Você tem rede social?

Não tenho nada, nem planos em ter, mas como tudo pode mudar a qualquer momento, pode ser que amanhã eu pire e acordo de manhã com um Instagram (risos). Meus 3 filhos têm, mas eles usam de uma maneira que acho muito legal, não são loucos por isso, nem fazem disso um diário. Não sei se eu conseguiria fazer dessa forma, por isso eu não tenho ainda.

A inesquecível vilã Carminha, de Avenida Brasil. Foto: Globo/Alex Carvalho
 

Hoje em dia há muitos memes de novelas, você acha que não tendo rede social não fica mais difícil de saber sobre o que estão falando de sua personagem?
 

Mas os amigos contam, passam para a gente no Whatsapp. Eu acompanho e te confesso que acho um barato. Talvez por gostar tanto é que não tenho rede social. Imagina eu não cuidar dos filhos, não trabalhar para ficar ali o dia inteiro? Seria um perigo. Talvez eu esteja me protegendo não tendo.

Que importância tem para você como atriz se uma obra faz sucesso ou não, ou o quanto a parceria com diretores e autores a influência a aceitar um trabalho?

Não existe fórmula de sucesso, porque se tivesse todo mundo faria. Acho que o que me move a aceitar os trabalhos é afinidade artística, quem eu admiro, e quem me deu e para quem eu dou meu respeito. Você vai encontrando seus correlatos, e nosso trabalho é interessante por isso. Às vezes, você nunca trabalhou com a pessoa, aí você faz um trabalho com ela e ela se torna alguém muito importante na sua vida, como alguém da família. Ao longo da minha trajetória profissional fiz essa aliança com várias pessoas, algo que me orgulho muito.

O que você está fazendo que está tão bem, com uma pele bonita?

Vai ali e pergunta para o Vladimir (risos).

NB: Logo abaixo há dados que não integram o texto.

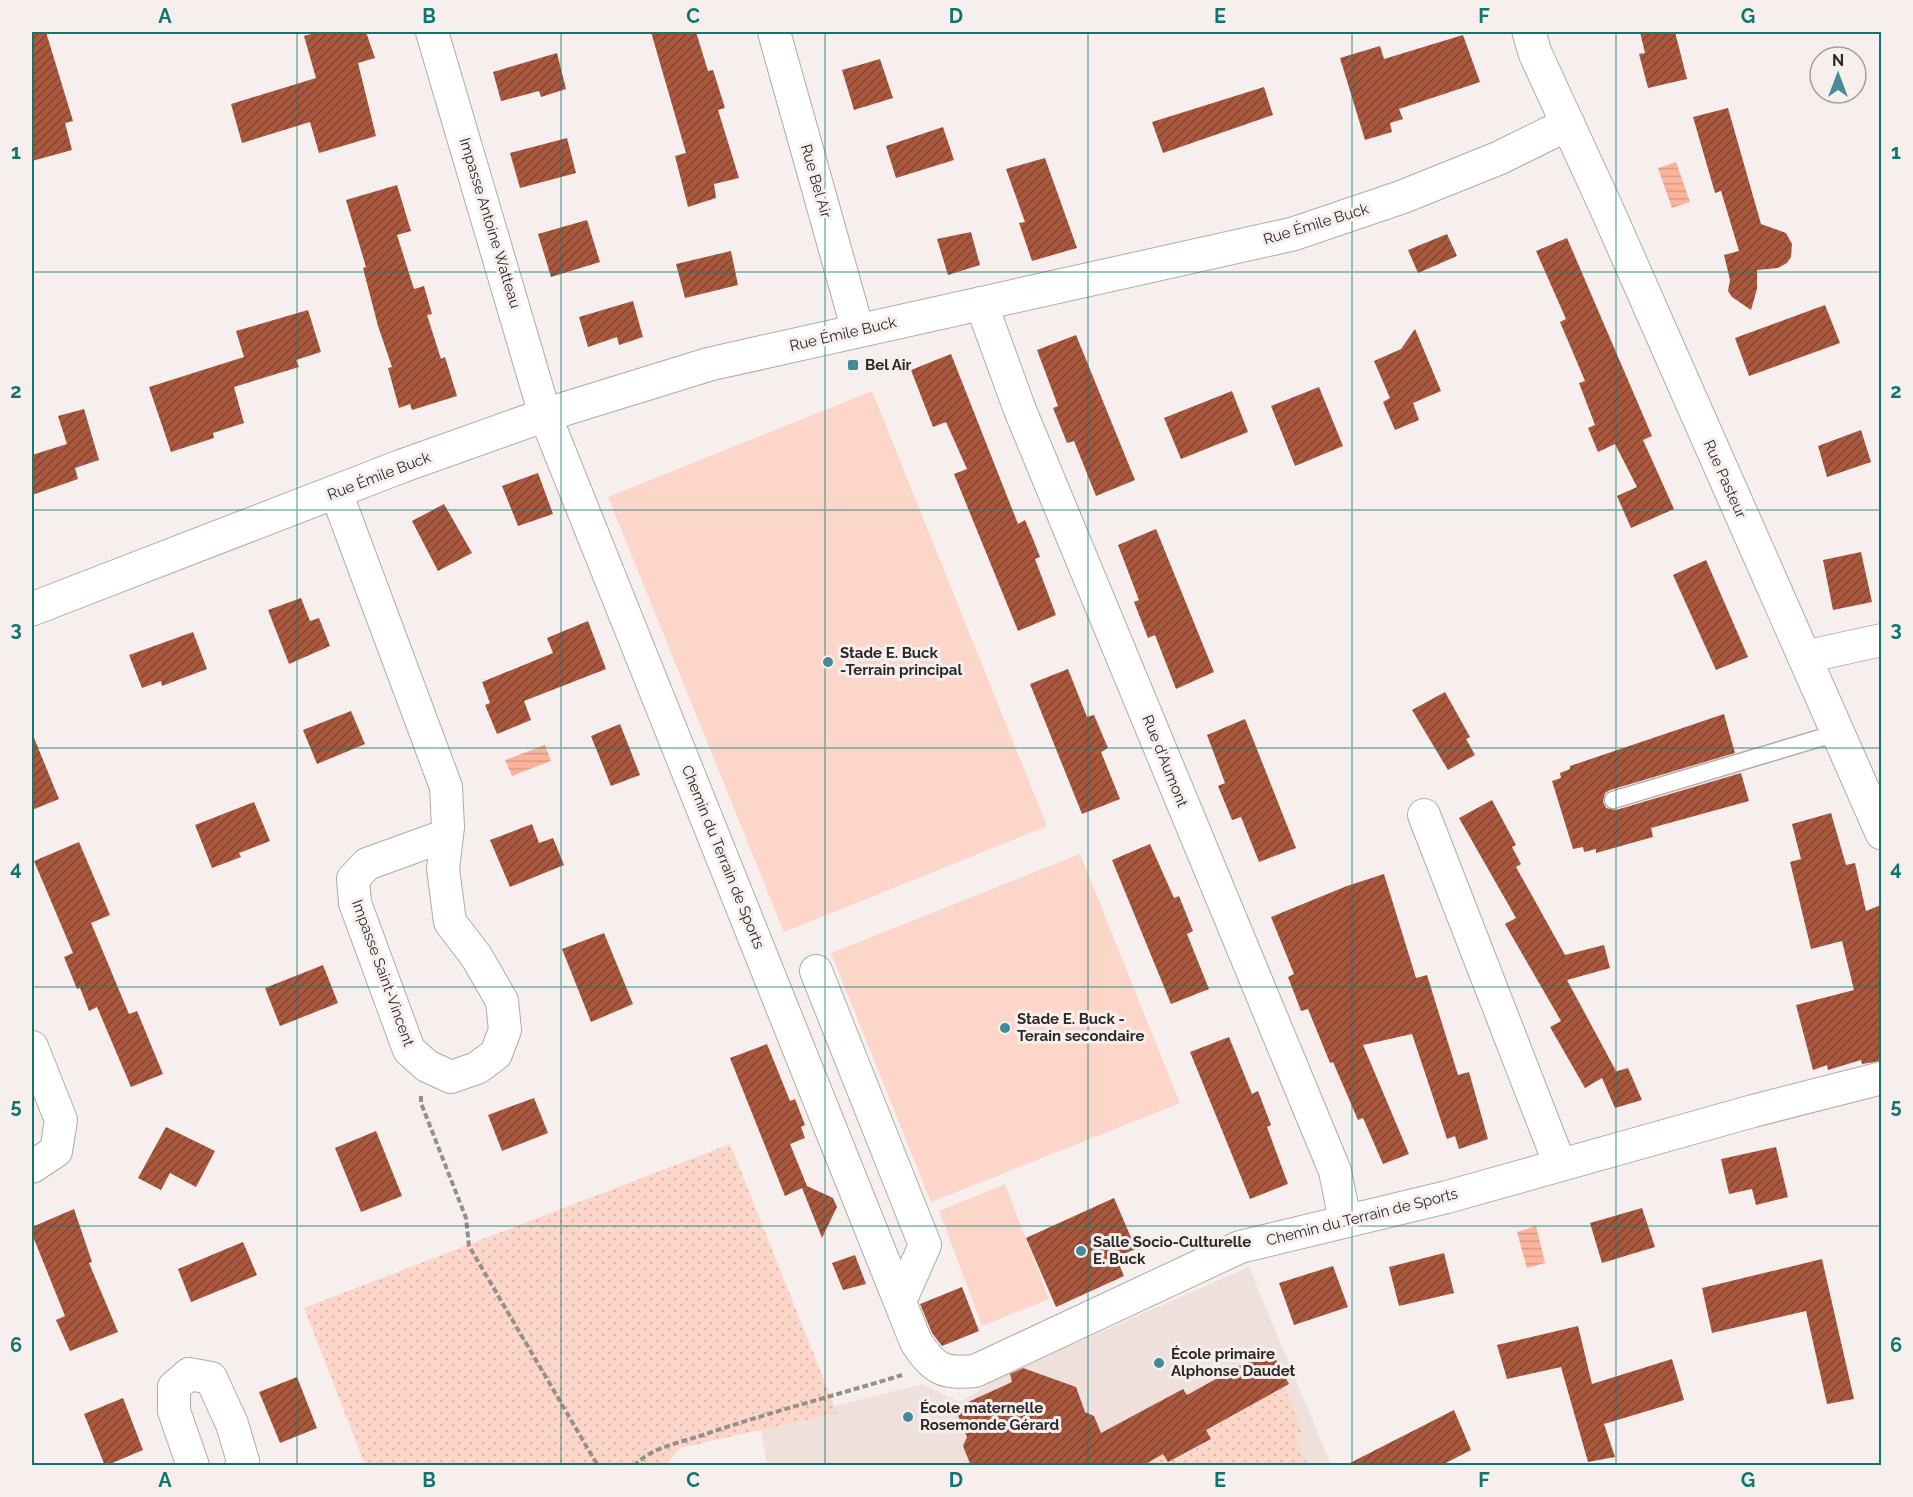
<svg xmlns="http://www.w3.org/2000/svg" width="1913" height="1497" font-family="Raleway,sans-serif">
  <defs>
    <pattern id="grass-dots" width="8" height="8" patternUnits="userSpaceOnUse" patternTransform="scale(1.5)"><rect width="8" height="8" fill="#fdd6ca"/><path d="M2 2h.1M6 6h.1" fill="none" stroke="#d9b8ae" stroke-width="1.8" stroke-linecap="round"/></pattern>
    <pattern id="water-rules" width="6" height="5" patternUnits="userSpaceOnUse" patternTransform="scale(1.5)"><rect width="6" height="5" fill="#fcb39c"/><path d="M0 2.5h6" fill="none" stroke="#d89a86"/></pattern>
    <pattern id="building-hatch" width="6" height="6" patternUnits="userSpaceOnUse" patternTransform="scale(1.5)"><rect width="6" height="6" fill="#aa583e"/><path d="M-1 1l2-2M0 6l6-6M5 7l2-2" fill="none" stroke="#834532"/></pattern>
  </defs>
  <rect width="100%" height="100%" fill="#f6efed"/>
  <path fill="#efe0db" d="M1249 1267 1331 1465H767L760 1424 923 1384 960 1402 1009 1372Z"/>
  <g fill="url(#grass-dots)">
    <path d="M730 1144 837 1413 680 1448 665 1465H365L304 1308Z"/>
    <path d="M1284 1387 1303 1432 1295 1436 1307 1465 1142 1466 1163 1454 1169 1462 1180 1455 1182 1458 1211 1439 1206 1430Z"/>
  </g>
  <g fill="#fdd6ca">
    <path d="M872 391 1047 826 784 932 608 497Z"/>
    <path d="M1080 854 1180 1103 931 1202 831 953Z"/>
    <path d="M1005 1184 1049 1299 982 1326 939 1211Z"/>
  </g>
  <g fill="url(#water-rules)">
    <path d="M1676 162 1690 202 1672 208 1658 168Z"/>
    <path d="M545 745 551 761 512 776 505 760Z"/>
    <path d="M1536 1226 1545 1263 1527 1268 1517 1232Z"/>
  </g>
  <g fill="url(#building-hatch)">
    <path d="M32 32H46L73 121 65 123 72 150 32 161Z"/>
    <path d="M318 32H366L375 58 358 63 376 136 319 153 310 122 242 143 231 104 316 78 304 36Z"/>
    <path d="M651 32H696L708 71 713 70 725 108 718 110 739 178 714 184 716 198 688 207 675 156 686 153Z"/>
    <path d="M1640 32H1675L1687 79 1648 88 1639 54 1645 53Z"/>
    <path d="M1463 35 1480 82 1399 109 1403 119 1390 123 1392 132 1365 140 1340 58 1380 46 1384 59Z"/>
    <path d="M557 53 566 89 541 97 539 91 501 101 493 72Z"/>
    <path d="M880 59 893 98 854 110 842 70Z"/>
    <path d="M1264 87 1273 115 1163 153 1152 122Z"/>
    <path d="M1728 108 1761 224 1786 233 1792 244 1791 257 1787 263 1778 268 1757 270V289L1751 310 1732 297 1728 291 1730 280 1724 255 1739 251 1721 191 1715 193 1693 117Z"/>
    <path d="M943 127 954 160 896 178 886 146Z"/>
    <path d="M567 138 576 173 520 188 510 153Z"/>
    <path d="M1045 158 1077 248 1032 261 1019 223 1025 222 1006 169Z"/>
    <path d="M397 185 411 231 397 235 414 289 424 286 432 314 427 315 441 359 445 357 457 396 412 410 410 404 399 408 388 368 392 367 378 326 363 268 366 267 346 200Z"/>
    <path d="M587 220 600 262 551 277 538 234Z"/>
    <path d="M971 232 980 265 948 275 937 239Z"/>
    <path d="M1447 234 1457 256 1418 273 1408 250Z"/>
    <path d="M1567 238 1652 436 1643 440 1674 509 1631 528 1617 496 1637 487 1615 444 1598 452 1588 428 1595 425 1579 383 1585 381 1560 322 1566 319 1536 251Z"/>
    <path d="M731 251 738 285 685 298 676 264Z"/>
    <path d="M633 301 643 337 619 345 617 337 588 347 579 317Z"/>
    <path d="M1825 305 1840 343 1749 376 1735 338Z"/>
    <path d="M308 310 321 352 296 360 299 367 234 387 244 423 213 433 214 438 171 452 149 387 244 357 236 331Z"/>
    <path d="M1415 329 1441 391 1413 403 1419 420 1395 430 1383 402 1390 398 1374 361 1401 349Z"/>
    <path d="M1076 335 1135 480 1096 496 1074 441 1067 443 1053 408 1058 406 1037 350Z"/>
    <path d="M951 354 1018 524 1025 520 1033 539 1040 557 1035 559 1056 615 1018 631 954 474 967 469 946 422 933 427 911 370Z"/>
    <path d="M1319 387 1343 446 1295 466 1271 406Z"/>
    <path d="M1232 391 1248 432 1181 459 1164 418Z"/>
    <path d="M84 409 99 460 75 468 78 479 32 495V455L67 444 58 416Z"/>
    <path d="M1861 430 1871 462 1827 477 1818 446Z"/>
    <path d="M538 473 553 514 518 526 502 486Z"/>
    <path d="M444 504 472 553 438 571 412 521Z"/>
    <path d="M1156 529 1214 672 1176 689 1155 635 1148 638 1134 602 1139 600 1118 545Z"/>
    <path d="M1861 552 1872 602 1833 610 1823 560Z"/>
    <path d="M1706 560 1748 657 1716 670 1673 575Z"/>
    <path d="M301 598 310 621 319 618 330 646 289 664 268 610Z"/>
    <path d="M588 621 606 669 524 701 531 720 497 734 485 705 490 703 482 682 553 653 547 638Z"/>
    <path d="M193 632 207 669 162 686 161 681 142 688 129 655Z"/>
    <path d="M1068 669 1087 717 1094 715 1108 748 1101 752 1120 799 1082 814 1030 684Z"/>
    <path d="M1445 692 1470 737 1466 739 1475 755 1448 770 1412 710Z"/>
    <path d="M351 711 365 744 317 764 303 730Z"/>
    <path d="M1724 714 1735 753 1610 790 1605 793 1603 802 1606 808 1616 810 1741 773 1749 801 1651 828 1653 837 1596 853V849L1584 852 1583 847 1573 849 1552 781 1561 778 1560 773 1570 769V766Z"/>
    <path d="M1245 719 1296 848 1259 862 1241 817 1232 820 1218 786 1225 783 1207 735Z"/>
    <path d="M620 724 640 775 611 786 591 736Z"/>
    <path d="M32 733 59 799 32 810Z"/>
    <path d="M1492 800 1516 845 1512 847 1521 864 1516 867 1565 955 1604 945 1610 968 1567 980 1616 1071 1614 1072 1628 1068 1642 1100 1615 1108 1602 1078 1585 1088 1550 1027 1561 1021 1505 924 1516 918 1459 818Z"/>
    <path d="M254 802 270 841 239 853 241 857 212 868 195 825Z"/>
    <path d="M1831 813 1846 865 1855 863 1866 911 1881 905V1061L1862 1064 1861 1060 1828 1070 1827 1065 1813 1070 1796 1005 1854 990 1842 941 1811 949 1790 862 1801 859 1792 824Z"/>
    <path d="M532 824 539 843 553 838 564 865 510 887 490 840Z"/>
    <path d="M79 842 110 915 91 923 129 1014 137 1011 163 1074 131 1087 97 1007 89 1011 80 988 77 989 64 957 73 953 34 861Z"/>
    <path d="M1150 844 1174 898 1179 896 1193 931 1187 934 1209 989 1171 1004 1112 860Z"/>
    <path d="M1384 874 1416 978 1427 975 1458 1075 1469 1072 1488 1139 1459 1149 1455 1136 1447 1139 1412 1034 1363 1045 1409 1154 1383 1164 1363 1118 1358 1120 1333 1062 1330 1063 1308 1009 1301 1011 1288 977 1294 974 1271 917 1347 886Z"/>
    <path d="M604 933 633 1004 591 1022 562 949Z"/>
    <path d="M323 965 338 1003 280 1026 265 988Z"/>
    <path d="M1229 1037 1252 1094 1258 1091 1271 1125 1267 1127 1288 1184 1250 1199 1190 1052Z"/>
    <path d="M767 1044 790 1101 795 1099 805 1125 801 1127 805 1138 790 1144 807 1186 833 1198 837 1207 822 1238 802 1188 785 1196 730 1058Z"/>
    <path d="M534 1098 548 1133 502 1151 488 1115Z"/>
    <path d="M166 1127 215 1151 196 1187 170 1173 161 1190 138 1178Z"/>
    <path d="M376 1131 402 1196 361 1212 335 1148Z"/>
    <path d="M1776 1147 1788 1197 1756 1205 1752 1189 1729 1194 1721 1159Z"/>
    <path d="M1114 1198 1136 1249 1116 1257 1124 1276 1056 1307 1026 1238Z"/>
    <path d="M1642 1208 1655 1247 1602 1263 1590 1223Z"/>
    <path d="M74 1209 92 1262 89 1263 118 1332 70 1351 56 1320 65 1316 32 1234V1227Z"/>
    <path d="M243 1242 257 1275 191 1302 178 1269Z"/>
    <path d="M1444 1253 1454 1293 1399 1306 1389 1267Z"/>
    <path d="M855 1255 866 1284 843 1290 832 1263Z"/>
    <path d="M1822 1259 1854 1399 1827 1404 1806 1311 1712 1333 1702 1288Z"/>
    <path d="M1333 1266 1348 1307 1294 1325 1279 1283Z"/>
    <path d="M962 1287 979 1331 942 1346 932 1333 920 1304Z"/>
    <path d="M1578 1326 1592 1384 1672 1359 1684 1400 1604 1424 1615 1457 1588 1462 1561 1367 1507 1379 1497 1345Z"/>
    <path d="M1270 1349 1289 1384 1206 1430 1211 1439 1168 1462 1163 1454 1142 1466H971L963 1446 967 1437 955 1408 1012 1382 1010 1374 1023 1368 1076 1387 1085 1412 1094 1416 1101 1433 1183 1389 1187 1395Z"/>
    <path d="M297 1377 317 1428 280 1443 259 1392Z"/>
    <path d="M123 1398 143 1450 105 1466 84 1414Z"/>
    <path d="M1454 1410 1471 1450 1440 1466H1344Z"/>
  </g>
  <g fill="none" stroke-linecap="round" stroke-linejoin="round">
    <defs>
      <path id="service" d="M1613 800 1837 733"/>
      <g id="minor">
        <path d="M432 32 545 415 916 1342C934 1369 942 1374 975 1371L1240 1247 1447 1197 1753 1111 1882 1078"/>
        <path d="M774 32 858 331"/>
        <path d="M981 303 1020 410 1335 1171 1345 1221"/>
        <path d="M336 492 446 787 448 827 443 869 450 922 476 956 502 1001 505 1030 496 1054 477 1068 451 1077 427 1066 409 1050 355 903 353 879 367 864 447 835"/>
        <path d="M1804 657 1882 640"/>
        <path d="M1424 815 1560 1165"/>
        <path d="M816 971 925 1245 901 1299"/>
        <path d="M32 1047 61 1120 56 1151 32 1167"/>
        <path d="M193 1466 174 1411V1387L189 1374 211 1378 232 1424 243 1461 241 1466"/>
      </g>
      <g id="tertiary">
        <path d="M1529 32 1535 53 1605 205 1882 833"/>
        <path d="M32 609 402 466 545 415 710 364 1293 234 1402 197 1499 158 1568 124"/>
      </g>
    </defs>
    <use href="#service" stroke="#b0aaa8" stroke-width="19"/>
    <use href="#minor" stroke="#b0aaa8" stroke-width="34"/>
    <use href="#tertiary" stroke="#b0aaa8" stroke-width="35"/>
    <g stroke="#95908e" stroke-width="4" stroke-dasharray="6 3" stroke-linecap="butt">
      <path d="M421 1096V1103L466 1218 469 1246 598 1466"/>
      <path d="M634 1466C650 1448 678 1443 700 1436 766 1413 834 1396 902 1375"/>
    </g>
    <use href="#service" stroke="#fff" stroke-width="16"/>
    <use href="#minor" stroke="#fff" stroke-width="32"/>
    <use href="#tertiary" stroke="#fff" stroke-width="33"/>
  </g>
  <path fill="none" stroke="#0f766e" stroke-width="1.5" stroke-opacity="0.55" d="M297 32V1466M561 32V1466M825 32V1466M1088 32V1466M1352 32V1466M1616 32V1466M32 272H1882M32 510H1882M32 748H1882M32 987H1882M32 1226H1882"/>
  <g fill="#468a99" stroke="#f6efed" stroke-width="2">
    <rect x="847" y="359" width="12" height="12" rx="3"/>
    <circle cx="828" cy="662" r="6"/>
    <circle cx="1005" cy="1028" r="6"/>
    <circle cx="1081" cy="1251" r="6"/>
    <circle cx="1159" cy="1363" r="6"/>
    <circle cx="908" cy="1417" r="6"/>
  </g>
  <g text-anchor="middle" stroke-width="6" stroke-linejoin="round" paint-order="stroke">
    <g font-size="15" fill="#2b2827" stroke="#f6efed">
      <text transform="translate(816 181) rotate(74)" y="5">Rue Bel Air</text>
      <text transform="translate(490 223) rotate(73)" y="5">Impasse Antoine Watteau</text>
      <text transform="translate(1316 224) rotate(-17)" y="5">Rue Émile Buck</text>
      <text transform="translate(843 334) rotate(-13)" y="5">Rue Émile Buck</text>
      <text transform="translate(379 476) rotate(-21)" y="5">Rue Émile Buck</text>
      <text transform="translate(1725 479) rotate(66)" y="5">Rue Pasteur</text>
      <text transform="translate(1165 761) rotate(68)" y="5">Rue d'Aumont</text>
      <text transform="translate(723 857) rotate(68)" y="5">Chemin du Terrain de Sports</text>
      <text transform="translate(383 973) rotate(70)" y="5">Impasse Saint-Vincent</text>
      <text transform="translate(1362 1217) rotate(-14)" y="5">Chemin du Terrain de Sports</text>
    </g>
    <g font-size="15" font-weight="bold" fill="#2b2827" stroke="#f6efed" text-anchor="start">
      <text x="865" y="370">Bel Air</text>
      <text x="840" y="658">Stade E. Buck<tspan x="840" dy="17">-Terrain principal</tspan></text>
      <text x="1017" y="1024">Stade E. Buck -<tspan x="1017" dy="17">Terain secondaire</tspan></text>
      <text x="1093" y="1247">Salle Socio-Culturelle<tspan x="1093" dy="17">E. Buck</tspan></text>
      <text x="1171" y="1359">École primaire<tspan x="1171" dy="17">Alphonse Daudet</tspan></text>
      <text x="920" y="1413">École maternelle<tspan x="920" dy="17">Rosemonde Gérard</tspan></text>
    </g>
  </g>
  <rect width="1913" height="1497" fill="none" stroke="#f6efed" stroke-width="66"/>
  <g transform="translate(1838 75)"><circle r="28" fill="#f6efed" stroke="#a59f9e" stroke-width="1.5"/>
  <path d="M0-4.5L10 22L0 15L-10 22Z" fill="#468a99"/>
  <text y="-9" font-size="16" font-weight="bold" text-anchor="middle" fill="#2b2827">N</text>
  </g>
  <rect x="33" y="33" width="1847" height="1431" fill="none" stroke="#0f766e" stroke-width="2"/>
  <g font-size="20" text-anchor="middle" font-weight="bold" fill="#0f766e">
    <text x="165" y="23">A</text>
    <text x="429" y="23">B</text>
    <text x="693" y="23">C</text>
    <text x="956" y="23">D</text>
    <text x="1220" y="23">E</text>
    <text x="1484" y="23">F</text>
    <text x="1748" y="23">G</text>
    <text x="16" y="159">1</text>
    <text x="1896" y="159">1</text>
    <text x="16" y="398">2</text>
    <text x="1896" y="398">2</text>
    <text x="16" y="636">3</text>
    <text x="1896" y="636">3</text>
    <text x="16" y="875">4</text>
    <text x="1896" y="875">4</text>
    <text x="16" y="1113">5</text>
    <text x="1896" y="1113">5</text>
    <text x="16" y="1352">6</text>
    <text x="1896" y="1352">6</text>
    <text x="165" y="1487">A</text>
    <text x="429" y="1487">B</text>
    <text x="693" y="1487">C</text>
    <text x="956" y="1487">D</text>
    <text x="1220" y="1487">E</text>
    <text x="1484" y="1487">F</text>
    <text x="1748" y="1487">G</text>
  </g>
</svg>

Não tem segredo, só fazer o trabalho que gosto, ter minha família, amigos. Claro que a gente precisa ter uma dermatologista bárbara, um cabeleireiro maravilhoso, do sol, do exercício.

Você se sente mais madura, mais segura e mais bonita agora do que no início da carreira?

Eu me sinto mais madura com certeza, os outros ‘mais’ não sei.

Ter um marido baiano te ajuda na prosódia e construção desse sotaque da Laureta em cena?

Ajuda não só o marido, mas a família dele toda. Estou sempre com minha sogra que mora em Itacaré e meu sogro que mora em Salvador. Na novela vou ter um sotaque que consegui ter, mas isso é só uma brincadeira, o principal é poder passar a delícia do povo baiano, o lado solar dele, a dança dele, a cara dele. Não precisa ser fiel porque ninguém será fiel a um sotaque que não é o seu.